Over the following nine months, the lab quietly became production. Internal teams in compliance, treasury, and customer service began routing real workflows through the chatbot. Credentials for Snowflake, the firm's CRM, and an internal document repository were added to the Flowise configuration to enable retrieval-augmented generation. By February 2026, the assistant was processing roughly 4,200 queries per day from 380 internal users.
In April 2026, attackers exploited CVE-2025-59528 against the externally-reachable Flowise instance (which the team did not realize had a public IP attached after a routing change three months earlier). The Flowise public chatflows endpoint also leaked plaintext credentials via CVE-2026-41278. Within 48 hours, the attackers had pivoted to Snowflake, exfiltrated 2.1M customer records, and posted a sample for sale on a dark-web forum.

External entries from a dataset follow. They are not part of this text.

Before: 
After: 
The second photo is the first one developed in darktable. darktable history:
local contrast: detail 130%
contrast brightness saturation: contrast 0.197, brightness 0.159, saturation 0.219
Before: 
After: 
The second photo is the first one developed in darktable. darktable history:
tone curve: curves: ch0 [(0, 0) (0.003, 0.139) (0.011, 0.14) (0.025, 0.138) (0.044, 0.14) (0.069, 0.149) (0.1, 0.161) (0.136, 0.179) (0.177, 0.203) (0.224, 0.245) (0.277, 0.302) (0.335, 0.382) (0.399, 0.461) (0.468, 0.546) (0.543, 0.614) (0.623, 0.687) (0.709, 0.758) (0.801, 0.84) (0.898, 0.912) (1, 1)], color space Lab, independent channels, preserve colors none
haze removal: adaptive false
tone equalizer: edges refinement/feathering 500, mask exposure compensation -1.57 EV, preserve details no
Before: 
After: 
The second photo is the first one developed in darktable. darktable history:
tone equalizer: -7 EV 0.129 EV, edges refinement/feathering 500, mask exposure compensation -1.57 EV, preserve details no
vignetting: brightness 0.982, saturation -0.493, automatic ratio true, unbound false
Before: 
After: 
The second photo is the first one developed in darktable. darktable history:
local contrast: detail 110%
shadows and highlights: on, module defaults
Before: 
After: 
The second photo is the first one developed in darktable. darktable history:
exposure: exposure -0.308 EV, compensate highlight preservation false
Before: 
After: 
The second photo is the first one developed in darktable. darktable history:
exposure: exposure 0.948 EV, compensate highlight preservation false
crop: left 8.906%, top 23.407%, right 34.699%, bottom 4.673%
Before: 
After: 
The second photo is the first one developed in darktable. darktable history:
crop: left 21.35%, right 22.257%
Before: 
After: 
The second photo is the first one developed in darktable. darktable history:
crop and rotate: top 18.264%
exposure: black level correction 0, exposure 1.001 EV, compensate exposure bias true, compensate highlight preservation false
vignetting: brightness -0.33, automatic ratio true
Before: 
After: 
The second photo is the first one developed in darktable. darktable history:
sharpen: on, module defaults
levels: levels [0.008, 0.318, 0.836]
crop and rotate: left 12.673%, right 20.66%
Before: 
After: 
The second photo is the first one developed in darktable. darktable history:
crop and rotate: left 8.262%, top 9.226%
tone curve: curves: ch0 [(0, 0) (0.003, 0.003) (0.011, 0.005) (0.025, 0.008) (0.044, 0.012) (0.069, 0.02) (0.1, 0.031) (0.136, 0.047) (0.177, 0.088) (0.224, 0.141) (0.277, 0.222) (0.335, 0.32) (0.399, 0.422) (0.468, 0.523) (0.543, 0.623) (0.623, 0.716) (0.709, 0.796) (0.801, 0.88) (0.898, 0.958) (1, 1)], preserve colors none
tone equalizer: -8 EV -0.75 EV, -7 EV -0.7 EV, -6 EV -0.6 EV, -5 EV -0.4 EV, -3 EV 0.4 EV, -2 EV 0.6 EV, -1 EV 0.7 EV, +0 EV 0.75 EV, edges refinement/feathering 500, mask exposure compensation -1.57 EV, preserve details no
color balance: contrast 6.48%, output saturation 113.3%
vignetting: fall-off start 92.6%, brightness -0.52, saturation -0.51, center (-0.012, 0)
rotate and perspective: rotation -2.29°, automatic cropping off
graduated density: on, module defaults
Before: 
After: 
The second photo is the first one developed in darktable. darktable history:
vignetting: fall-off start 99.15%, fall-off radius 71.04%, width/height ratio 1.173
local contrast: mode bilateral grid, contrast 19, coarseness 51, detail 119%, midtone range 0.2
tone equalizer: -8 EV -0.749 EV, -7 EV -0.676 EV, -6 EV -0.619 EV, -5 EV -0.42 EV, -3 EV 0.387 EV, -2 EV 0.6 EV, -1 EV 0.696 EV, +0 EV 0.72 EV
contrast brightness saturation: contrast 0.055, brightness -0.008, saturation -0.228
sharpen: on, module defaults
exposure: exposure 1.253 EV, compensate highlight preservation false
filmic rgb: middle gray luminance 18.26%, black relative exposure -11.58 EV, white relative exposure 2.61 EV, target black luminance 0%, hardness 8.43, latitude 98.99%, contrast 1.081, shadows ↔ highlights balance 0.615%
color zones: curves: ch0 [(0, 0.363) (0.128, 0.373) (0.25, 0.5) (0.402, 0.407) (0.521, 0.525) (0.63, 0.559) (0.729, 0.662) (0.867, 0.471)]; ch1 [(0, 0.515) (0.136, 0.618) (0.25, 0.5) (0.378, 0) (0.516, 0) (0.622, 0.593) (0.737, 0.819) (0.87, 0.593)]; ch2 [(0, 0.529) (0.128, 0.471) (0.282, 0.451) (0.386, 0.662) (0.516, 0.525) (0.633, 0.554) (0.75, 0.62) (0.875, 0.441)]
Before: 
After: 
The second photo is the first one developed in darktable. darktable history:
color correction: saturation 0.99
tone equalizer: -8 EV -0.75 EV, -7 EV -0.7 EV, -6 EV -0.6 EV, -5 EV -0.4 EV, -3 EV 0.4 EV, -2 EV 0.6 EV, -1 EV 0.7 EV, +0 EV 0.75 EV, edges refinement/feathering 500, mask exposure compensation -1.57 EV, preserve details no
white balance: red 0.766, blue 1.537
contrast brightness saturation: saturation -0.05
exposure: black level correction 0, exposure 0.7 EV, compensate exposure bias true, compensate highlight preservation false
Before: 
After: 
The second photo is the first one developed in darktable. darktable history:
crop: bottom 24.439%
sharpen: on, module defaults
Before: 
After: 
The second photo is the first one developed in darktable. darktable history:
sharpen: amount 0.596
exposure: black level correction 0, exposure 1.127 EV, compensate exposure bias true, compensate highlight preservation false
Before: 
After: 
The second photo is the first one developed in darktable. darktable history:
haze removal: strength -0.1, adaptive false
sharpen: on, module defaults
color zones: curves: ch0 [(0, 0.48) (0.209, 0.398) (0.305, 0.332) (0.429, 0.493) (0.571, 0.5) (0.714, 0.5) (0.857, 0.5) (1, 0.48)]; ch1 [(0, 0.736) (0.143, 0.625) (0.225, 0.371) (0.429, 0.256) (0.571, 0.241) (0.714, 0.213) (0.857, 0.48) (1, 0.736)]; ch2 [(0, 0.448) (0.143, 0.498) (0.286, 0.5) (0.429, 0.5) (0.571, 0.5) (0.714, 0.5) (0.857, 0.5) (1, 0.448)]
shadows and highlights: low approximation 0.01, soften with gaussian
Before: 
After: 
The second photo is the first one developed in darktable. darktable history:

Outcome data, from the firm's internal post-mortem:
- Total incident cost: $4.6M (above IBM's $4.44M global average, in line with IBM's $4.63M shadow-AI average).
- Time to detect: 11 days (vs. IBM's 175-day global mean, but only because a customer noticed their data on the forum—not because of internal detection).
- Time to contain: 26 days.
- Regulatory: state-level breach notification in 14 states; one open FTC inquiry as of publication.
- Personnel: two senior leaders departed; AI Risk Committee chartered with board-level reporting.
The post-mortem is unsparing: "We had a security program that did not see AI. We had an AI program that did not see security. The gap between them is where this incident happened."
This is not an edge case. CSA's 65% incident rate suggests that some version of this story has played out at roughly two-thirds of large enterprises in the last 12 months. The only thing that varies is whether the post-mortem has been written yet.
What To Do About It
For CIOs: Your immediate priority is inventory. You cannot defend what you cannot enumerate. Within 30 days, you should have a complete list of every AI service running on infrastructure your organization pays for—sanctioned or not. The AI-BOM vendors (Wiz, Cycode, JFrog, Cisco AI Defense, Palo Alto/Portkey) are credible starting points if you have no internal capability. Tier these services by data classification, not by who launched them.
For CFOs: Reframe the AI security spend. The math has shifted. A $200K–$500K annual investment in AI governance tooling is now demonstrably cheaper than the $4.6M expected loss from one incident. IBM's data lets you build this case directly: probability × impact = expected loss = 0.13 × $4.63M = $602K of expected loss per organization per year. Most enterprises are not budgeting against this number. Start.
For Business Leaders: Resist the temptation to centralize AI under a "ban list." Shadow AI exists because sanctioned AI is too slow. The CISOs producing the best outcomes are pairing tight infrastructure governance (this article) with frictionless sanctioned alternatives—internal model gateways, pre-approved tool catalogs, and 60-second provisioning workflows. ConductorOne, Portkey, and Zscaler's AI Guard are credible vendors. Pilot one. Measure user adoption. Iterate.
The pattern across the data is consistent. The enterprises pulling ahead in AI are not the ones with the most ambitious agent strategies. They are the ones who can produce, on demand, a defensible inventory of every model, dataset, framework, credential, and integration in their AI stack. The Intruder scan is a snapshot of what happens when that capability does not exist. Build it.